I'll definitely post pictures when I slap on some paint. The wife and I are deciding what color to go with....



> Great job, Henry! Thank you for the pictures along the way and the now finished project. These will be a huge help to others.


Thanks Terry, It's been great sharing with everyone! It's the least I can do for the amount of knowledge I've gained on this forum. The many threads with everyones loft designs really inspired me to build the loft I have today...thanks everyone!


----------



## RodSD (Oct 24, 2008)

The subject of what color to paint can be problematic. I painted mine the same color as the house color so it will blend with the surroundings. Sometimes I wondered whether I should have used a bright color that pigeons can see it from the sky. I also still remembered when I can't make my mind what color to paint my car. My mom wanted green. My brothers wanted red or blue. In the end I painted it with white color. LOL! I told them it was a neutral color.


----------



## g0ldenb0y55 (Dec 23, 2008)

RodSD said:


> The subject of what color to paint can be problematic.

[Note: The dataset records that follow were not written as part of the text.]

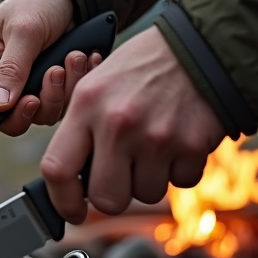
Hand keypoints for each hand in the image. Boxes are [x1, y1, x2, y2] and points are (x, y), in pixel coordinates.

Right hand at [0, 0, 101, 135]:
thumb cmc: (37, 3)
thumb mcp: (23, 31)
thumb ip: (11, 69)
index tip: (11, 106)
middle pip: (6, 118)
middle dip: (33, 104)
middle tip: (51, 79)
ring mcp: (25, 87)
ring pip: (39, 114)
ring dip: (60, 91)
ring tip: (71, 59)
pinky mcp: (50, 89)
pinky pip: (62, 104)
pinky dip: (76, 84)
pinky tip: (83, 60)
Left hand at [41, 26, 226, 222]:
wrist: (200, 47)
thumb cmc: (141, 69)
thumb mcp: (97, 86)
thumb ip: (81, 131)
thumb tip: (72, 182)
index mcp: (86, 105)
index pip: (57, 169)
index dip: (62, 200)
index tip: (70, 210)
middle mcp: (118, 123)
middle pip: (105, 199)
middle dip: (113, 195)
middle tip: (120, 176)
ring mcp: (156, 137)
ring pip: (146, 194)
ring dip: (149, 180)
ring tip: (152, 146)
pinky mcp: (192, 145)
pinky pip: (181, 182)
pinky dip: (180, 170)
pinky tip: (177, 141)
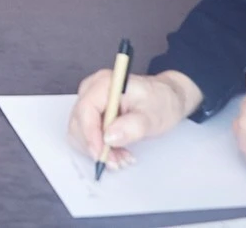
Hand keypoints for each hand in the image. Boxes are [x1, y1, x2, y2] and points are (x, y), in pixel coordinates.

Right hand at [67, 69, 201, 171]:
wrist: (166, 98)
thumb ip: (132, 126)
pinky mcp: (92, 113)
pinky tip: (118, 152)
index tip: (101, 155)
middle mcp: (91, 90)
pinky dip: (100, 148)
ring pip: (80, 131)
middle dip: (95, 146)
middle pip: (79, 122)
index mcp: (104, 83)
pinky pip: (86, 134)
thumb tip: (109, 137)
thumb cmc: (161, 101)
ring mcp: (90, 101)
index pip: (86, 109)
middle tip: (117, 162)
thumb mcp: (153, 116)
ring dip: (98, 150)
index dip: (90, 135)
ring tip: (122, 158)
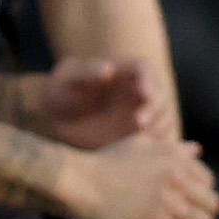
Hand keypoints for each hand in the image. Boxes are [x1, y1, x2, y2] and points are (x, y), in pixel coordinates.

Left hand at [33, 56, 160, 148]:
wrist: (56, 120)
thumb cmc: (61, 91)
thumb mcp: (67, 78)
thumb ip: (85, 70)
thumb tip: (108, 69)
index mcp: (125, 70)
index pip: (145, 70)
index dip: (149, 81)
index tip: (145, 93)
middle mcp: (139, 90)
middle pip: (159, 96)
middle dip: (155, 109)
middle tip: (139, 122)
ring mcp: (142, 112)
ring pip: (162, 119)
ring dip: (155, 128)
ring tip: (135, 139)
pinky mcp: (139, 133)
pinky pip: (155, 139)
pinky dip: (151, 144)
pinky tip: (134, 149)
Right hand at [63, 135, 218, 218]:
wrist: (74, 181)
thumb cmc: (100, 163)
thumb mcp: (137, 146)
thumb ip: (170, 148)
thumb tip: (196, 150)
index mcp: (175, 158)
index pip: (209, 182)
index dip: (201, 195)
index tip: (191, 206)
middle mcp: (177, 179)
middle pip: (212, 204)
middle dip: (203, 215)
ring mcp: (168, 203)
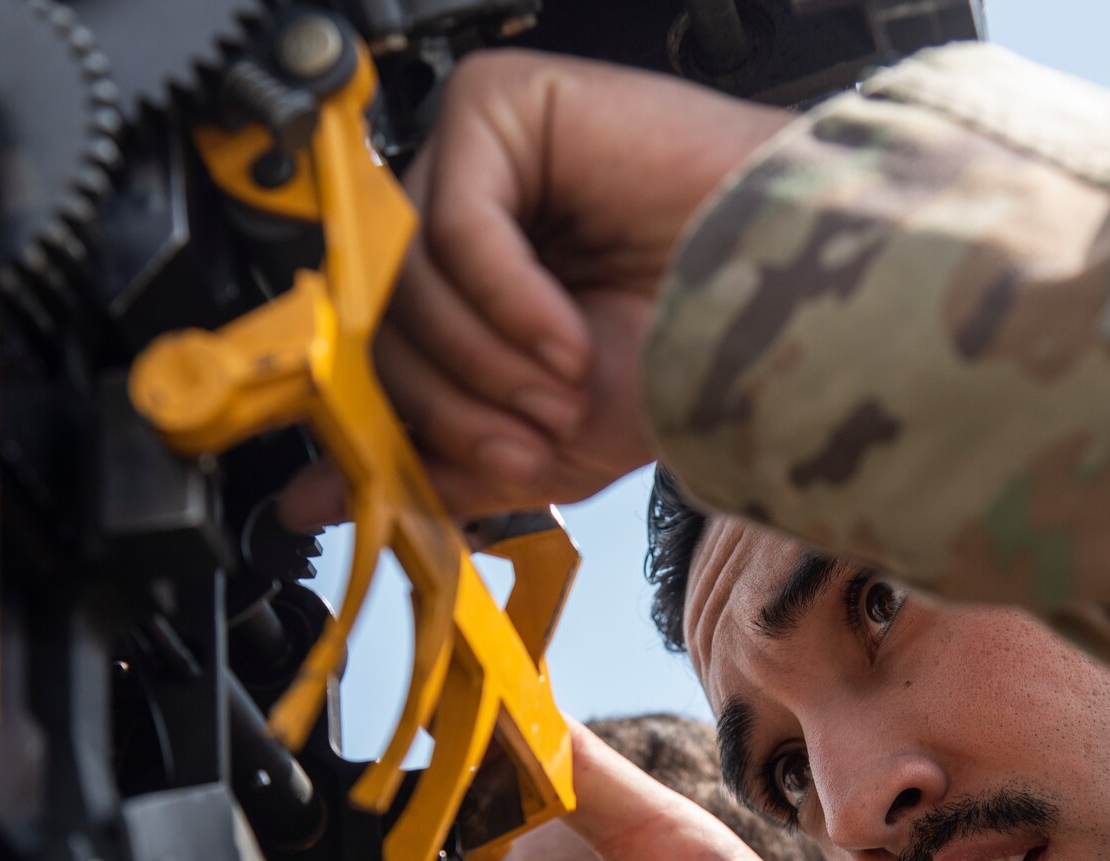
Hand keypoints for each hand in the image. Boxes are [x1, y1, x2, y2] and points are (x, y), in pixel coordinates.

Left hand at [279, 50, 791, 527]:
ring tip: (565, 384)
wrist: (799, 311)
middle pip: (378, 319)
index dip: (386, 421)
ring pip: (407, 278)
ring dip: (484, 361)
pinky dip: (506, 301)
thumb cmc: (698, 358)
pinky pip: (456, 223)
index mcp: (469, 288)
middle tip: (523, 438)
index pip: (375, 350)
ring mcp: (479, 155)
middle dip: (449, 402)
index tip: (363, 484)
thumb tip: (309, 502)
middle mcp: (464, 215)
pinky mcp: (504, 108)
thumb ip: (430, 466)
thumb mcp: (543, 446)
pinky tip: (565, 336)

I painted mine the same color as the house color so it will blend with the surroundings. Sometimes I wondered whether I should have used a bright color that pigeons can see it from the sky. I also still remembered when I can't make my mind what color to paint my car. My mom wanted green. My brothers wanted red or blue. In the end I painted it with white color. LOL! I told them it was a neutral color.


Good point pare about painting it a bright color that the pigeons can see easily. Maybe I can paint it to match the house and paint the filipino flag on the roof!


----------



## RodSD (Oct 24, 2008)

Hahaha, but your birds I thought were Americans?

If you are Canadians, then someone did it.
http://www3.telus.net/npaw/bcloft6.html


----------



## g0ldenb0y55 (Dec 23, 2008)

RodSD said:


> Hahaha, but your birds I thought were Americans?
> 
> If you are Canadians, then someone did it.
> http://www3.telus.net/npaw/bcloft6.html


They are Filipino Americans!.....Lol


----------



## eyespyer (Jul 14, 2008)

Then they are crosses?

LOL

I just slapped white paint on my loft that I am building. Two reasons, my house is white with green trim and I wanted the birds to be able to see it from the air. Looks good so far


----------